Shimizu Swing Mass Damper, Rooftop Damping Device
The Shimizu Swing Mass Damper (SMD) is a control device that is installed on the rooftop to control the complex shaking of ultra high-rise buildings due to long-period earthquake motion.
When the planar shape of a building is not perfectly square, the natural period of vibration for longer and shorter sides of the building differ. The conventional rooftop control devices can only match the period of the shaking in one direction, so they cannot sufficiently control the shaking.
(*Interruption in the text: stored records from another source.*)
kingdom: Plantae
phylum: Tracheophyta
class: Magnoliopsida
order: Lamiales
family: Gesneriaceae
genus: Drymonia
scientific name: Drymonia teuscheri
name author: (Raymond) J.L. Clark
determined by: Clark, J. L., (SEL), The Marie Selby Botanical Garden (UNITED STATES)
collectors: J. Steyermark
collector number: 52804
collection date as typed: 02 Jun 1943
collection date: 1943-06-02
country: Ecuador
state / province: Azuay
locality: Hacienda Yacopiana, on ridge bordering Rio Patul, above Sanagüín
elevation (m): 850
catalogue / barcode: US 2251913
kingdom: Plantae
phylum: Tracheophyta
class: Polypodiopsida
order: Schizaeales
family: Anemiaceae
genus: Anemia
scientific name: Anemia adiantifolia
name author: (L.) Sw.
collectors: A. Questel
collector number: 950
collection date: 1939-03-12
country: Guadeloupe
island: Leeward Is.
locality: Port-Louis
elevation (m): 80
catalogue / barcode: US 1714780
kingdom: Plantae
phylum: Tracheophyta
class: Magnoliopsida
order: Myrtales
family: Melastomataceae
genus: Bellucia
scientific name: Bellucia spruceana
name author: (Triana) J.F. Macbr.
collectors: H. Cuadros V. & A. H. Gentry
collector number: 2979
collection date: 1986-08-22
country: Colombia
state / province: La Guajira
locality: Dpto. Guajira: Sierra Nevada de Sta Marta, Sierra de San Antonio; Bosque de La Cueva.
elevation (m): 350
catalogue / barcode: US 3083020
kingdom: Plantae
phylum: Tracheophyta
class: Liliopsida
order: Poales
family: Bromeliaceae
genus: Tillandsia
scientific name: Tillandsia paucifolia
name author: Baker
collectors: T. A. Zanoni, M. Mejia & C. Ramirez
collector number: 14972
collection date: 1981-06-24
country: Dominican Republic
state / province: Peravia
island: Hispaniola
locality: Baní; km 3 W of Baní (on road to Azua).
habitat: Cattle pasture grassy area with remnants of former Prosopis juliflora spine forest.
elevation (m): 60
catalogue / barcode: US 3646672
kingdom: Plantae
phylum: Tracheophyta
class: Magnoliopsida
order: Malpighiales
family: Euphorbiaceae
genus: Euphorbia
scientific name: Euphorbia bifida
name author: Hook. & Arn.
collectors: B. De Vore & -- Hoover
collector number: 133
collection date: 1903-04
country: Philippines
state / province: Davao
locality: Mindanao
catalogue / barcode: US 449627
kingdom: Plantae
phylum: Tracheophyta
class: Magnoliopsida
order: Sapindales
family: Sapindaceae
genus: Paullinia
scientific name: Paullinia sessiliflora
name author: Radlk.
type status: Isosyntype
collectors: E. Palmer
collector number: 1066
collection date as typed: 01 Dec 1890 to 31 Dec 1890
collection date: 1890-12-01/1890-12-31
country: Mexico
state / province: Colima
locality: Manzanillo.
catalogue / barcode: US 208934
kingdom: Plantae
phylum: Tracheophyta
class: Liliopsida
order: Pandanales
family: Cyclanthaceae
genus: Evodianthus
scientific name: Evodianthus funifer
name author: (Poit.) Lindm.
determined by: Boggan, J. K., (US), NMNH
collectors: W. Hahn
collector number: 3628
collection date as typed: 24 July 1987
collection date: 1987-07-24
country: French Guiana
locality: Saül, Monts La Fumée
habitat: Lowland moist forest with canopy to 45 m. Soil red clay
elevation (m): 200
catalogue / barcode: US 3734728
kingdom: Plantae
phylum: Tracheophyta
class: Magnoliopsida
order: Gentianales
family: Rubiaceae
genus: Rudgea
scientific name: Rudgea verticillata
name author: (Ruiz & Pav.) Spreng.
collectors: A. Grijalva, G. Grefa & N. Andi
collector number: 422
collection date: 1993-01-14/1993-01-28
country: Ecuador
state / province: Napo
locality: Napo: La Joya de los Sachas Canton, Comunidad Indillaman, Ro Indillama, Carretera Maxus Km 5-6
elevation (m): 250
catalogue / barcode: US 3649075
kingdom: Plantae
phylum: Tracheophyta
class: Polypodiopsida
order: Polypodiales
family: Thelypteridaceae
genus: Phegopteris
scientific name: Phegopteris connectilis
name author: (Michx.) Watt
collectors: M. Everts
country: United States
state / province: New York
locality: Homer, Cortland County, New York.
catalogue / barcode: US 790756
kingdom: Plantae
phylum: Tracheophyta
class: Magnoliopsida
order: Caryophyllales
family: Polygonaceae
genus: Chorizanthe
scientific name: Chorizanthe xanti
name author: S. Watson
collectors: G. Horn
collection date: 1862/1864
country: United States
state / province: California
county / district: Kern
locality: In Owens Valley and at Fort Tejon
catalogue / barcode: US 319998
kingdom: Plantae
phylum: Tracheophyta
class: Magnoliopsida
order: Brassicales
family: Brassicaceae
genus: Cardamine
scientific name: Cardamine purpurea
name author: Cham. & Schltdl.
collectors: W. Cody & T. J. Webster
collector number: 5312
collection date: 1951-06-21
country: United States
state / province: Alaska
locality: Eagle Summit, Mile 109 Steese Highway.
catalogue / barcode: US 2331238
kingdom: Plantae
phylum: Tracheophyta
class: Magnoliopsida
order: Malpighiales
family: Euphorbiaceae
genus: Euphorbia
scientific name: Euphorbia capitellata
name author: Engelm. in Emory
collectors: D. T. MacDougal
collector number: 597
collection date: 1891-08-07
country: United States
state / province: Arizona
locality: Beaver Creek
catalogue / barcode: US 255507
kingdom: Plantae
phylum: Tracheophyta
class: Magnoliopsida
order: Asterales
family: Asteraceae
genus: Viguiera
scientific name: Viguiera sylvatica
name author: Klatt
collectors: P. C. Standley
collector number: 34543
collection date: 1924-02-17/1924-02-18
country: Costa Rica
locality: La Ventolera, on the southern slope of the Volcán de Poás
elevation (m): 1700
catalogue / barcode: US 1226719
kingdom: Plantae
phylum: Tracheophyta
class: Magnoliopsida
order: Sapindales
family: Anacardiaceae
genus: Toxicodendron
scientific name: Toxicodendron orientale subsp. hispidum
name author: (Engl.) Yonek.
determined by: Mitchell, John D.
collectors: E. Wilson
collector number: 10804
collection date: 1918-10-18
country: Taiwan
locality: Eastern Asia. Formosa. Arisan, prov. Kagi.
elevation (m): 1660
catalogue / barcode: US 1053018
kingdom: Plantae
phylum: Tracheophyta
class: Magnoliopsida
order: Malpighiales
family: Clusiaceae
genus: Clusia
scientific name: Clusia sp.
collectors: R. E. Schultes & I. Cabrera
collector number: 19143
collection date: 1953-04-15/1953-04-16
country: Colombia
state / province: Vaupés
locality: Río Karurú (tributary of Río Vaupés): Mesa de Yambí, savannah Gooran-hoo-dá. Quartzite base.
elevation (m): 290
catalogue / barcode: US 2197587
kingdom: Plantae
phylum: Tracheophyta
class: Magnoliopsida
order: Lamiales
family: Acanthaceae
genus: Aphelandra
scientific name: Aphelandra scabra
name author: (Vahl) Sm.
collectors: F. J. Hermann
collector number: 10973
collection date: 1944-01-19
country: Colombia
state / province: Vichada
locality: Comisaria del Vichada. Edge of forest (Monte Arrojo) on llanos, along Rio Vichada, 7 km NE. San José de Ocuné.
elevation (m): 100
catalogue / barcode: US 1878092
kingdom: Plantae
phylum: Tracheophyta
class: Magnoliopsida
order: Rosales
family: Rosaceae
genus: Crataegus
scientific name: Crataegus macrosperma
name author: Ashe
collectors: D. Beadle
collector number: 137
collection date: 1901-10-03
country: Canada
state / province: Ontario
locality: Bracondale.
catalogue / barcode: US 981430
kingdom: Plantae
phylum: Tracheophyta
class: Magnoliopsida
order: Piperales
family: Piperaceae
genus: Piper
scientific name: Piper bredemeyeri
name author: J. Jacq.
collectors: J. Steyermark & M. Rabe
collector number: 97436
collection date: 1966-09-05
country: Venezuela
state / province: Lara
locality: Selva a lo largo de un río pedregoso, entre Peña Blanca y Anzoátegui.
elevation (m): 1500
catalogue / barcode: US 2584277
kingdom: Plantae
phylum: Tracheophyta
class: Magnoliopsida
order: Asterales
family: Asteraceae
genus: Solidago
Shimizu’s SMD incorporates dynamic screws inside the device. The dynamic screws convert the shaking to a rotational motion which produces a powerful counterweight effect. Because one device can control shaking in two directions with differing periods without increasing counterweight mass, it is lighter and uses less space than a conventional rooftop control device. This also makes it easier to install on the rooftops of narrow buildings.
The SMD structure consists of a steel or concrete counterweight* that is supported by a steel frame equipped with two layers of laminated rubber bearings. Oil dampers and dynamic screws are installed in the interior. The number of SMDs installed ranges from two to four devices, depending on the size of the building.
*Exterior dimensions: 7 m x 7 m; Weight: Around 400 tons
During development of the SMD, we performed a shaking experiment using a reduced scale model (equipped with a 30-ton counterweight) mounted on the large shaking table at the Institute of Technology. This verified the ability of the device to control shaking in two different directions.
Sloped Sliding Isolation Bearing (ANSHIN Slider)
The ANSHIN Slider is a partial seismic isolation system that isolates important equipment from shaking and improves safety during an earthquake.
Installation of the ANSHIN Slider, a special seismic isolation device, between the floor of a structure and the equipment to be protected substantially reduces the acceleration generated in the equipment and prevents objects stored inside from falling over, even in a large earthquake with a seismic intensity greater than 6. Because this enables seismic isolation of the equipment to be protected without seismically isolating the entire building, it is a system that can also be installed at a reasonable cost when equipment is renovated. The seismic isolation device has a low height and offers the superior feature of controlling torsional vibration even when the load is unevenly distributed. It is used to seismically isolate automated racks in warehouses, servers, and other important equipment.